Friday, August 28, 2009
AFP - Friday, August 28NEW YORK (AFP) - - US personal computer giant Dell reported a 23-percent decline in quarterly net profit on Thursday but surpassed the expectations of Wall Street analysts, sending its shares sharply higher.
The Texas-based company said net profit fell to 472 million dollars in the second quarter of its fiscal year compared with 616 million dollars a year ago.
Earnings per share were 24 cents compared with the 23 cents per share expected by analysts.
Dell said revenue declined by 22 percent in the quarter to 12.8 billion dollars.
"We have been reducing complexity in our organization and significantly lowering operating costs, in anticipation of improvement in the global economy and IT spending," chairman and chief executive Michael Dell said.
"If current demand trends continue, we expect revenue for the second half of the year to be stronger than the first half," he added in a statement.
Brian Gladden, Dell's chief financial officer, said the "best path for Dell remains one focused on profitable growth, lower costs and smart use of working capital."

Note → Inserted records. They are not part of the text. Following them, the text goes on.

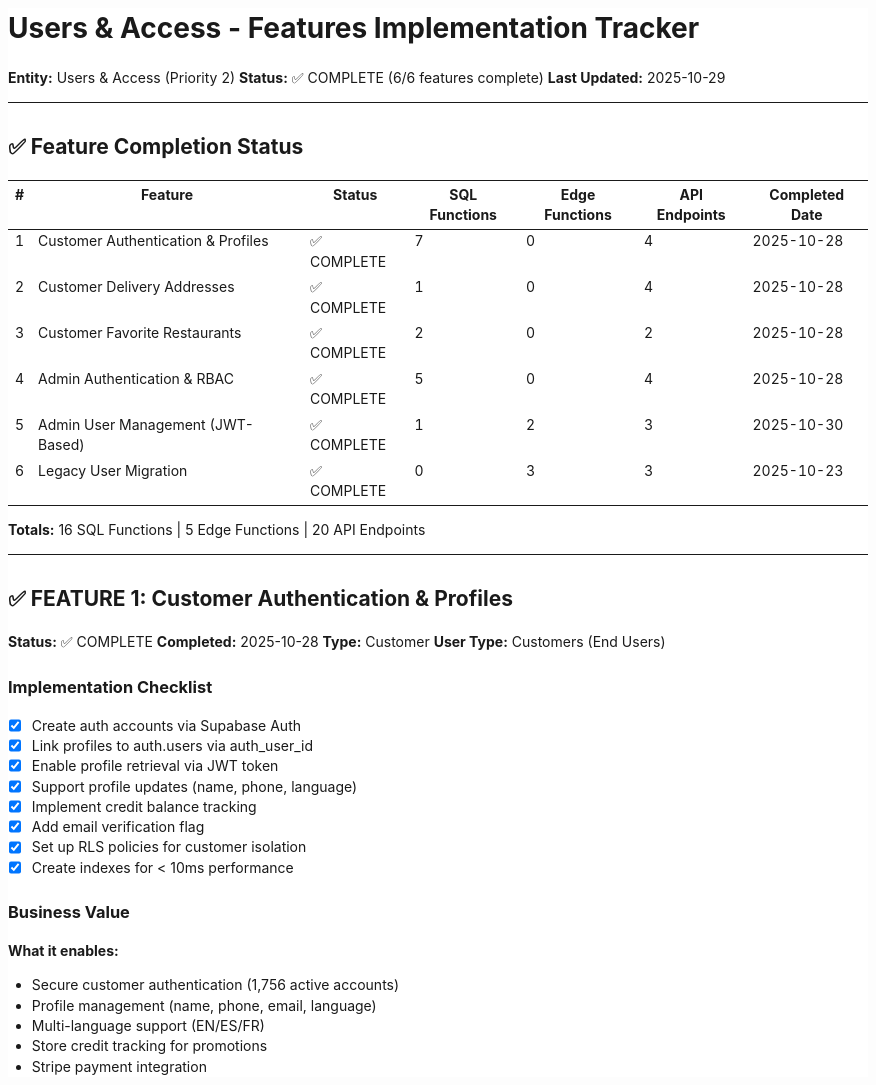 # Users & Access - Features Implementation Tracker

**Entity:** Users & Access (Priority 2)
**Status:** ✅ COMPLETE (6/6 features complete)
**Last Updated:** 2025-10-29

---

## ✅ Feature Completion Status

| # | Feature | Status | SQL Functions | Edge Functions | API Endpoints | Completed Date |
|---|---------|--------|---------------|----------------|---------------|----------------|
| 1 | Customer Authentication & Profiles | ✅ COMPLETE | 7 | 0 | 4 | 2025-10-28 |
| 2 | Customer Delivery Addresses | ✅ COMPLETE | 1 | 0 | 4 | 2025-10-28 |
| 3 | Customer Favorite Restaurants | ✅ COMPLETE | 2 | 0 | 2 | 2025-10-28 |
| 4 | Admin Authentication & RBAC | ✅ COMPLETE | 5 | 0 | 4 | 2025-10-28 |
| 5 | Admin User Management (JWT-Based) | ✅ COMPLETE | 1 | 2 | 3 | 2025-10-30 |
| 6 | Legacy User Migration | ✅ COMPLETE | 0 | 3 | 3 | 2025-10-23 |

**Totals:** 16 SQL Functions | 5 Edge Functions | 20 API Endpoints

---

## ✅ FEATURE 1: Customer Authentication & Profiles

**Status:** ✅ COMPLETE
**Completed:** 2025-10-28
**Type:** Customer
**User Type:** Customers (End Users)

### Implementation Checklist

- [x] Create auth accounts via Supabase Auth
- [x] Link profiles to auth.users via auth_user_id
- [x] Enable profile retrieval via JWT token
- [x] Support profile updates (name, phone, language)
- [x] Implement credit balance tracking
- [x] Add email verification flag
- [x] Set up RLS policies for customer isolation
- [x] Create indexes for < 10ms performance

### Business Value

**What it enables:**
- Secure customer authentication (1,756 active accounts)
- Profile management (name, phone, email, language)
- Multi-language support (EN/ES/FR)
- Store credit tracking for promotions
- Stripe payment integration
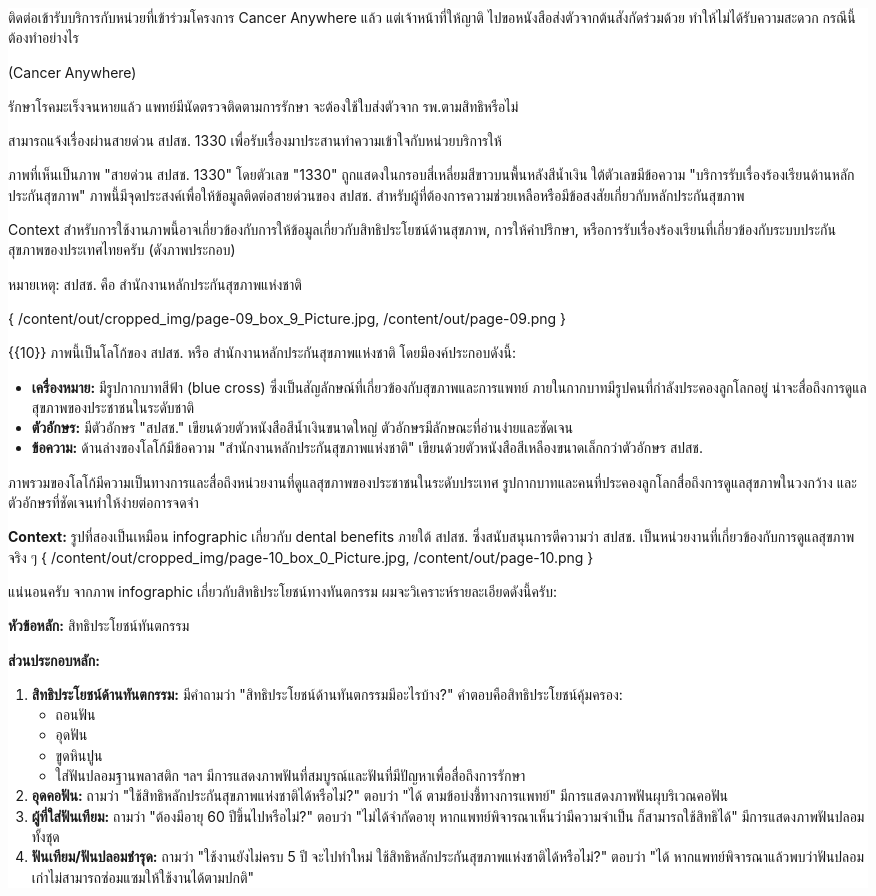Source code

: ติดต่อเข้ารับบริการกับหน่วยที่เข้าร่วมโครงการ
Cancer Anywhere แล้ว แต่เจ้าหน้าที่ให้ญาติ
ไปขอหนังสือส่งตัวจากต้นสังกัดร่วมด้วย
ทำให้ไม่ได้รับความสะดวก กรณีนี้ต้องทำอย่างไร

(Cancer Anywhere)

รักษาโรคมะเร็งจนหายแล้ว
แพทย์มีนัดตรวจติดตามการรักษา
จะต้องใช้ใบส่งตัวจาก รพ.ตามสิทธิหรือไม่

สามารถแจ้งเรื่องผ่านสายด่วน สปสช. 1330
เพื่อรับเรื่องมาประสานทำความเข้าใจกับหน่วยบริการให้


ภาพที่เห็นเป็นภาพ "สายด่วน สปสช. 1330" โดยตัวเลข "1330" ถูกแสดงในกรอบสี่เหลี่ยมสีขาวบนพื้นหลังสีน้ำเงิน  ใต้ตัวเลขมีข้อความ "บริการรับเรื่องร้องเรียนด้านหลักประกันสุขภาพ"  ภาพนี้มีจุดประสงค์เพื่อให้ข้อมูลติดต่อสายด่วนของ สปสช. สำหรับผู้ที่ต้องการความช่วยเหลือหรือมีข้อสงสัยเกี่ยวกับหลักประกันสุขภาพ

Context สำหรับการใช้งานภาพนี้อาจเกี่ยวข้องกับการให้ข้อมูลเกี่ยวกับสิทธิประโยชน์ด้านสุขภาพ, การให้คำปรึกษา, หรือการรับเรื่องร้องเรียนที่เกี่ยวข้องกับระบบประกันสุขภาพของประเทศไทยครับ (ดังภาพประกอบ)

หมายเหตุ: สปสช. คือ สำนักงานหลักประกันสุขภาพแห่งชาติ

 { /content/out/cropped_img/page-09_box_9_Picture.jpg, /content/out/page-09.png }


 {{10}}
ภาพนี้เป็นโลโก้ของ สปสช. หรือ สำนักงานหลักประกันสุขภาพแห่งชาติ โดยมีองค์ประกอบดังนี้:

*   **เครื่องหมาย:** มีรูปกากบาทสีฟ้า (blue cross) ซึ่งเป็นสัญลักษณ์ที่เกี่ยวข้องกับสุขภาพและการแพทย์ ภายในกากบาทมีรูปคนที่กำลังประคองลูกโลกอยู่ น่าจะสื่อถึงการดูแลสุขภาพของประชาชนในระดับชาติ
*   **ตัวอักษร:** มีตัวอักษร "สปสช." เขียนด้วยตัวหนังสือสีน้ำเงินขนาดใหญ่ ตัวอักษรมีลักษณะที่อ่านง่ายและชัดเจน
*   **ข้อความ:** ด้านล่างของโลโก้มีข้อความ "สำนักงานหลักประกันสุขภาพแห่งชาติ" เขียนด้วยตัวหนังสือสีเหลืองขนาดเล็กกว่าตัวอักษร สปสช.

ภาพรวมของโลโก้มีความเป็นทางการและสื่อถึงหน่วยงานที่ดูแลสุขภาพของประชาชนในระดับประเทศ รูปกากบาทและคนที่ประคองลูกโลกสื่อถึงการดูแลสุขภาพในวงกว้าง และตัวอักษรที่ชัดเจนทำให้ง่ายต่อการจดจำ

**Context:** รูปที่สองเป็นเหมือน infographic เกี่ยวกับ dental benefits ภายใต้ สปสช. ซึ่งสนับสนุนการตีความว่า สปสช. เป็นหน่วยงานที่เกี่ยวข้องกับการดูแลสุขภาพจริง ๆ
 { /content/out/cropped_img/page-10_box_0_Picture.jpg, /content/out/page-10.png }

แน่นอนครับ จากภาพ infographic เกี่ยวกับสิทธิประโยชน์ทางทันตกรรม ผมจะวิเคราะห์รายละเอียดดังนี้ครับ:

**หัวข้อหลัก:** สิทธิประโยชน์ทันตกรรม

**ส่วนประกอบหลัก:**

1.  **สิทธิประโยชน์ด้านทันตกรรม:** มีคำถามว่า "สิทธิประโยชน์ด้านทันตกรรมมีอะไรบ้าง?" คำตอบคือสิทธิประโยชน์คุ้มครอง:
    *   ถอนฟัน
    *   อุดฟัน
    *   ขูดหินปูน
    *   ใส่ฟันปลอมฐานพลาสติก ฯลฯ
    มีการแสดงภาพฟันที่สมบูรณ์และฟันที่มีปัญหาเพื่อสื่อถึงการรักษา
2.  **อุดคอฟัน:** ถามว่า "ใช้สิทธิหลักประกันสุขภาพแห่งชาติได้หรือไม่?" ตอบว่า "ได้ ตามข้อบ่งชี้ทางการแพทย์"
    มีการแสดงภาพฟันผุบริเวณคอฟัน
3.  **ผู้ที่ใส่ฟันเทียม:** ถามว่า "ต้องมีอายุ 60 ปีขึ้นไปหรือไม่?" ตอบว่า "ไม่ได้จำกัดอายุ หากแพทย์พิจารณาเห็นว่ามีความจำเป็น ก็สามารถใช้สิทธิได้"
    มีการแสดงภาพฟันปลอมทั้งชุด
4.  **ฟันเทียม/ฟันปลอมชำรุด:** ถามว่า "ใช้งานยังไม่ครบ 5 ปี จะไปทำใหม่ ใช้สิทธิหลักประกันสุขภาพแห่งชาติได้หรือไม่?" ตอบว่า "ได้ หากแพทย์พิจารณาแล้วพบว่าฟันปลอมเก่าไม่สามารถซ่อมแซมให้ใช้งานได้ตามปกติ"
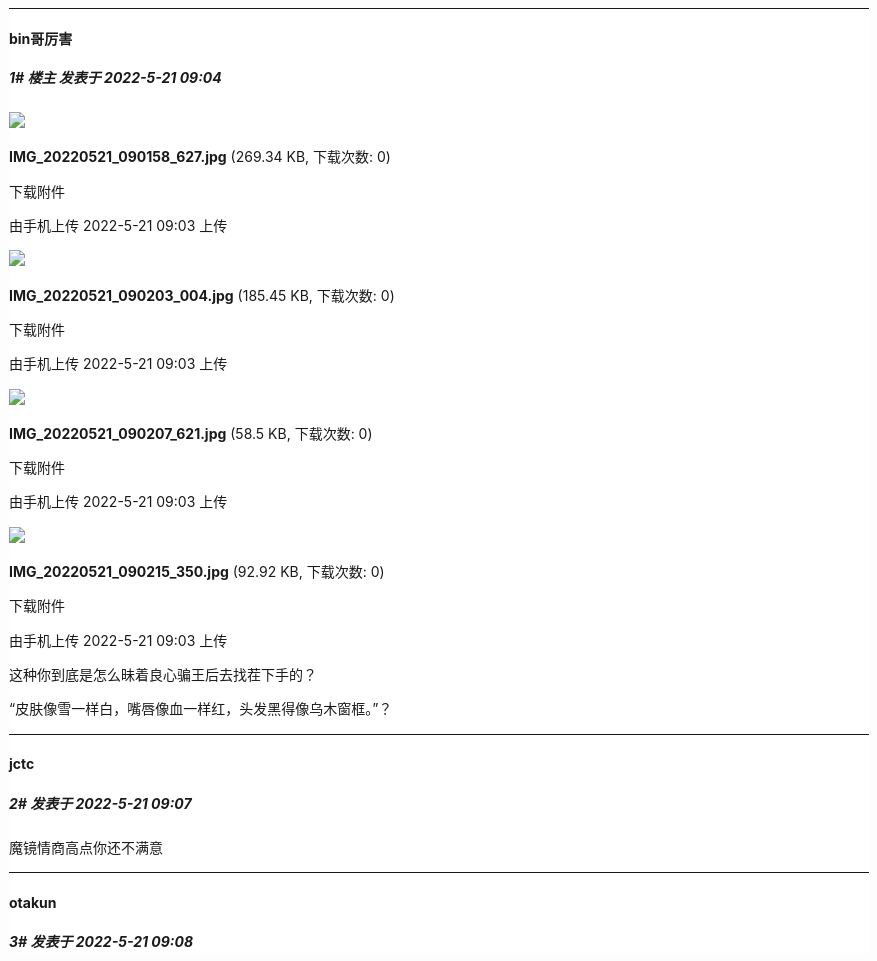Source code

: 

*****

####  bin哥厉害  
##### 1#       楼主       发表于 2022-5-21 09:04

<img src="https://img.saraba1st.com/forum/202205/21/090304v878loz2f54m785o.jpg" referrerpolicy="no-referrer">

<strong>IMG_20220521_090158_627.jpg</strong> (269.34 KB, 下载次数: 0)

下载附件

由手机上传
2022-5-21 09:03 上传

<img src="https://img.saraba1st.com/forum/202205/21/090307znwao4wagiwi7yag.jpg" referrerpolicy="no-referrer">

<strong>IMG_20220521_090203_004.jpg</strong> (185.45 KB, 下载次数: 0)

下载附件

由手机上传
2022-5-21 09:03 上传

<img src="https://img.saraba1st.com/forum/202205/21/090310p0ttrm82vtpt0h2o.jpg" referrerpolicy="no-referrer">

<strong>IMG_20220521_090207_621.jpg</strong> (58.5 KB, 下载次数: 0)

下载附件

由手机上传
2022-5-21 09:03 上传

<img src="https://img.saraba1st.com/forum/202205/21/090313g807yf777utfkyfg.jpg" referrerpolicy="no-referrer">

<strong>IMG_20220521_090215_350.jpg</strong> (92.92 KB, 下载次数: 0)

下载附件

由手机上传
2022-5-21 09:03 上传

这种你到底是怎么昧着良心骗王后去找茬下手的？

“皮肤像雪一样白，嘴唇像血一样红，头发黑得像乌木窗框。”？

*****

####  jctc  
##### 2#       发表于 2022-5-21 09:07

魔镜情商高点你还不满意

*****

####  otakun  
##### 3#       发表于 2022-5-21 09:08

Looking ahead, Dell said it expects seasonal demand improvements from the consumer and US federal government businesses in the third quarter, although demand from large commercial customers in the United States and Europe is expected to slow.
Dell said revenue in its large enterprise division declined 32 percent in the quarter from a year ago to 3.3 billion dollars.
It said public revenue division revenue was down 16 percent from a year ago to 3.8 billion dollars. Small and medium business revenue was down 29 percent to 2.8 billion dollars.
Consumer revenue declined by two percent to 2.9 billion dollars.
Dell is the number two personal computer maker worldwide after Hewlett-Packard and lost its top spot in the US market to HP in the first quarter of the year.
Dell shares gained 6.71 percent in New York to close at 15.65 dollars and added another 1.12 percent in after-electronic trading to 15.83 dollars.